# What you need to do
Restate each entry exactly, without pictures.

# Material for this task
<<<<

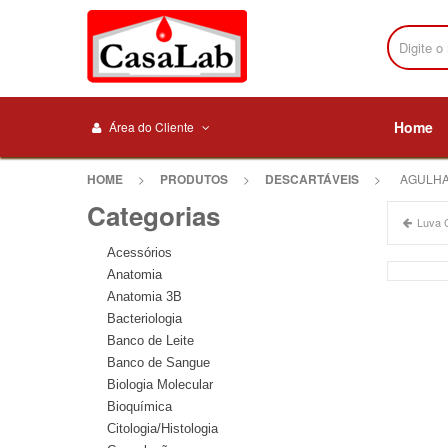
Home
Área do Cliente
HOME
>
PRODUTOS
>
DESCARTÁVEIS
>
AGULHA 
Categorias
Luva C
Acessórios
Anatomia
Anatomia 3B
Bacteriologia
Banco de Leite
Banco de Sangue
Biologia Molecular
Bioquímica
Citologia/Histologia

>>>>

# Completed exercise
Home
Área do Cliente
HOME
>
PRODUTOS
>
DESCARTÁVEIS
>
AGULHA 
Categorias
Luva C
Acessórios
Anatomia
Anatomia 3B
Bacteriologia
Banco de Leite
Banco de Sangue
Biologia Molecular
Bioquímica
Citologia/Histologia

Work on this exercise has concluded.